Joachim Smollich (Rehovot / IL), Shiri Karagach (Rehovot / IL), Ofir Atrakchi (Rehovot / IL), Tamar Geiger (Rehovot / IL)
Tumour heterogeneity is the mayor cause of ineffective cancer therapies, contributing to treatment resistance and metastatic progression. The intricate cellular diversity within tumours, metastases, and patient populations underscores the need advanced measurement technologies at single cell resolution. Despite significant progress in genomic and transcriptomic analyses, the comprehensive characterization of tumour proteomic heterogeneity remains elusive. Contemporary methodologies, particularly in single-cell proteomics (SCP), are facing diverse challenges. Technical barries are the ultra-low sample amounts, lack of sample amplification and very limited high throughput sample acquisition options. Biological challenges include sample complexity and heterogeneity. As a prerequisite for biological meaningful and technical reliable (single cell) sample experiments tackling the tumour heterogeneity new methods for the acquisition of thousands of single (cell) samples are needed.

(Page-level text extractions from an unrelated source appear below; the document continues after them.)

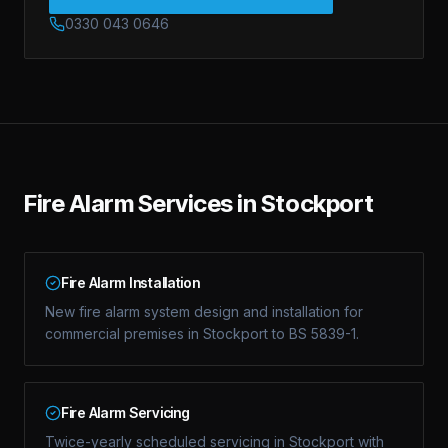
0330 043 0646
Fire Alarm Services in Stockport
Fire Alarm Installation
New fire alarm system design and installation for
commercial premises in Stockport to BS 5839-1.
Fire Alarm Servicing
Twice-yearly scheduled servicing in Stockport with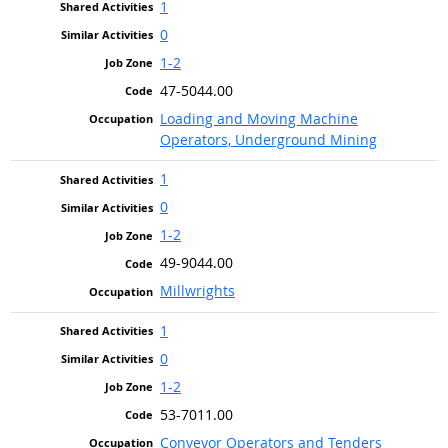
1
0
1-2
47-5044.00
Loading and Moving Machine
Operators, Underground Mining
1
0
1-2
49-9044.00
Millwrights
1
0
1-2
53-7011.00
Conveyor Operators and Tenders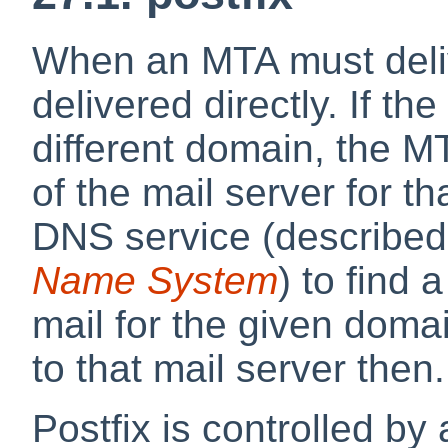
When an MTA must delive
delivered directly. If t
different domain, the M
of the mail server for t
DNS service (described
Name System
) to find
mail for the given doma
to that mail server then.
Postfix is controlled by 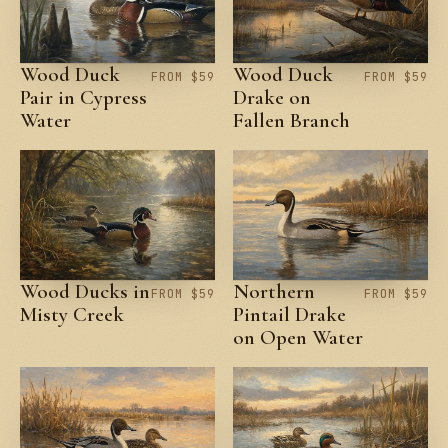
Wood Duck
Wood Duck
FROM $59
FROM $59
Pair in Cypress
Drake on
Water
Fallen Branch
Wood Ducks in
Northern
FROM $59
FROM $59
Misty Creek
Pintail Drake
on Open Water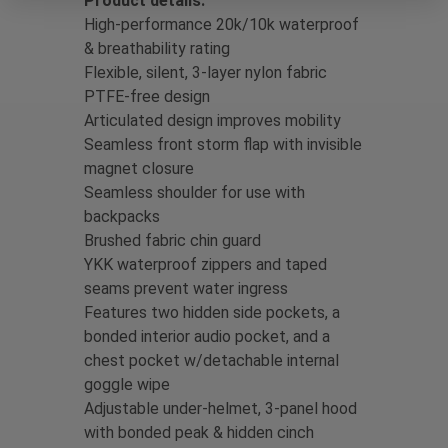
Product details:
High-performance 20k/10k waterproof
& breathability rating
Flexible, silent, 3-layer nylon fabric
PTFE-free design
Articulated design improves mobility
Seamless front storm flap with invisible
magnet closure
Seamless shoulder for use with
backpacks
Brushed fabric chin guard
YKK waterproof zippers and taped
seams prevent water ingress
Features two hidden side pockets, a
bonded interior audio pocket, and a
chest pocket w/detachable internal
goggle wipe
Adjustable under-helmet, 3-panel hood
with bonded peak & hidden cinch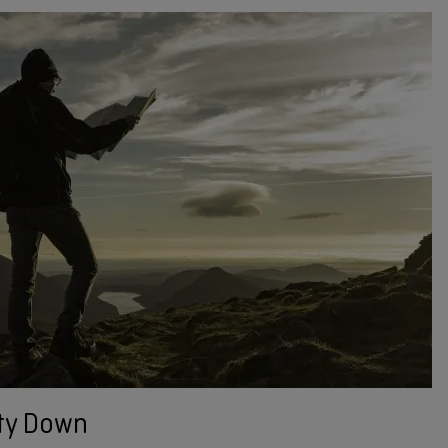
ty Down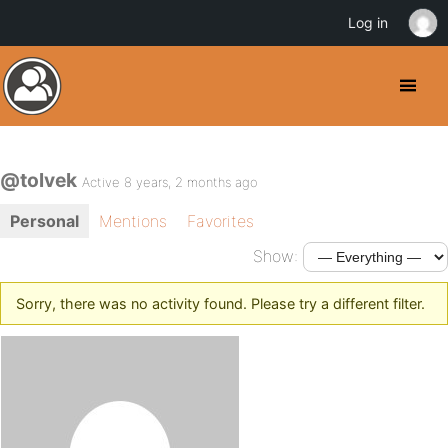
Log in
@tolvek
Active 8 years, 2 months ago
Personal
Mentions
Favorites
Show:
Sorry, there was no activity found. Please try a different filter.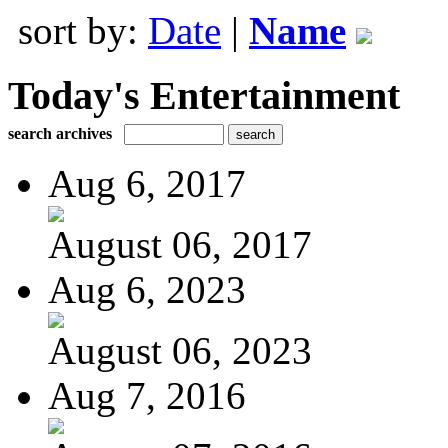
sort by:
Date
|
Name
Today's Entertainment
search archives
Aug 6, 2017
August 06, 2017
Aug 6, 2023
August 06, 2023
Aug 7, 2016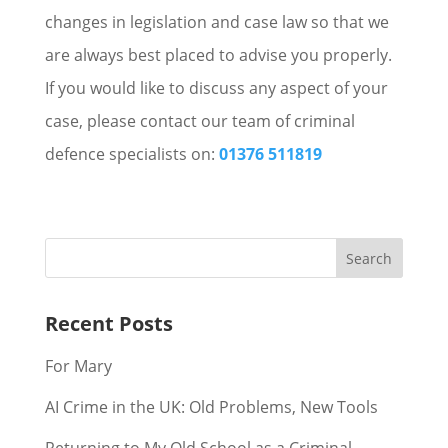
changes in legislation and case law so that we
are always best placed to advise you properly.
If you would like to discuss any aspect of your
case, please contact our team of criminal
defence specialists on:
01376 511819
Recent Posts
For Mary
AI Crime in the UK: Old Problems, New Tools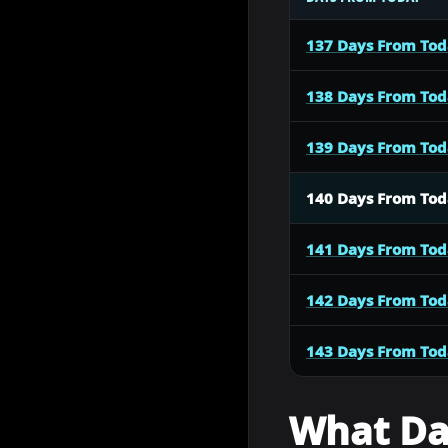
137 Days From To
138 Days From To
139 Days From To
140 Days From To
141 Days From To
142 Days From To
143 Days From To
What Dat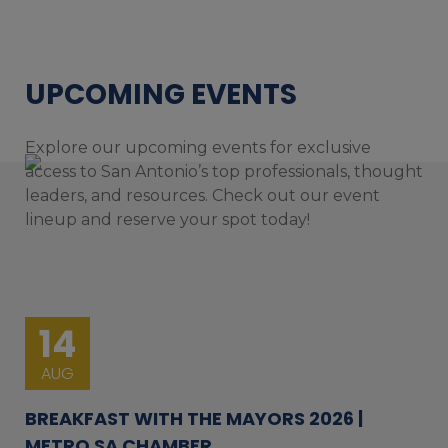
UPCOMING EVENTS
Explore our upcoming events for exclusive
access to San Antonio’s top professionals, thought
leaders, and resources. Check out our event
lineup and reserve your spot today!
14
AUG
BREAKFAST WITH THE MAYORS 2026 |
METRO SA CHAMBER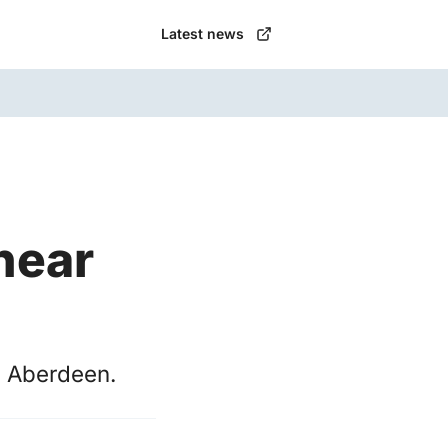
Latest news
near
n Aberdeen.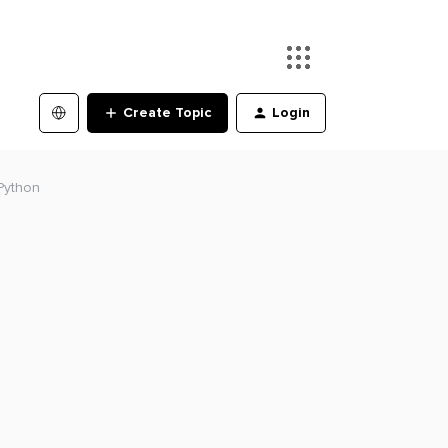
Create Topic
Login
Python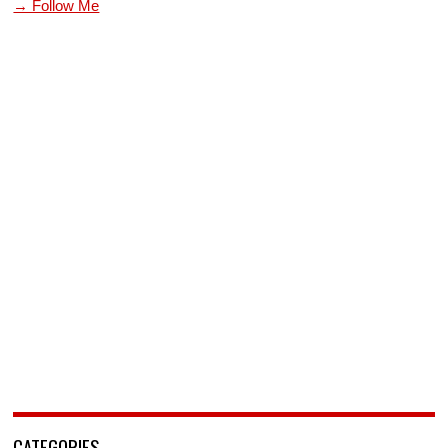
→ Follow Me
CATEGORIES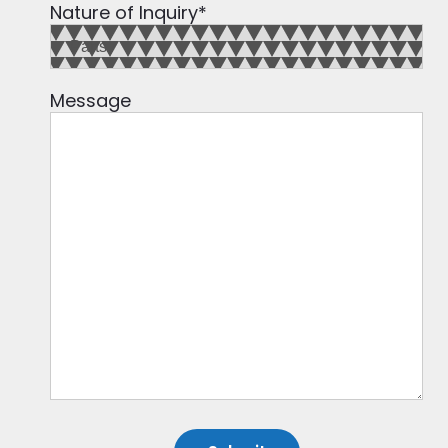
Nature of Inquiry
*
Message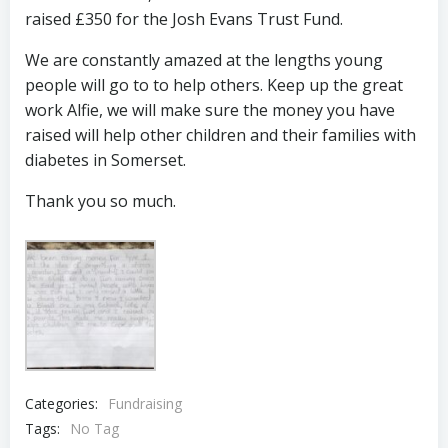
raised £350 for the Josh Evans Trust Fund.
We are constantly amazed at the lengths young
people will go to to help others. Keep up the great
work Alfie, we will make sure the money you have
raised will help other children and their families with
diabetes in Somerset.
Thank you so much.
Categories:
Fundraising
Tags:
No Tag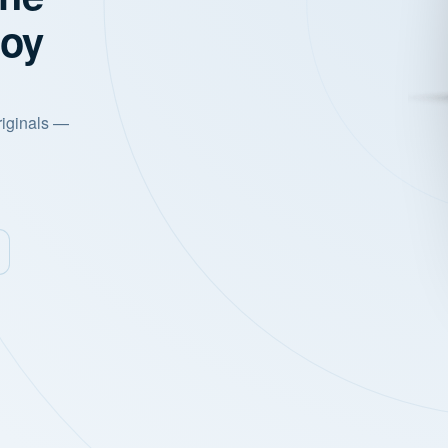
joy
riginals —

To meet this technical demand, we exploited current state-of-the-art single-cell mass spectrometry acquisition methods and ultra-low sample processing workflows to overcome these challenges. By overcoming existing barriers, we established a robust and automated framework for single-cell mass spectrometry-based proteomics allowing mass spectrometry-based proteomics experiments of heterogeneous tumour samples. The established SCP workflow enables identification of more than 3000 protein ID from a single cell. Furthermore, usage of low- binding 1536 well culture microplates and semi-automated sample loading allows processing of hundreds of single cell samples in a robust and time-efficient manner. Finally, exploiting the concept of dimethyl labeling of single cell samples and the miniaturization of the labeling workflow doubles sample throughput without any significant decrease in protein identification.
The presented advancements in mass spectrometry-based SCP like automated sample processing, advanced mass spectrometry-based workflows and multiplexed sample acquisition methods hold promise for future translational cancer research. The presented improvements may contribute to a more complete understanding of proteomic tumour heterogeneity at a single cell resolution. In addition, implemented automation and enhanced throughput capabilities will further expedite the analysis of large cohorts of heterogeneous tumour samples.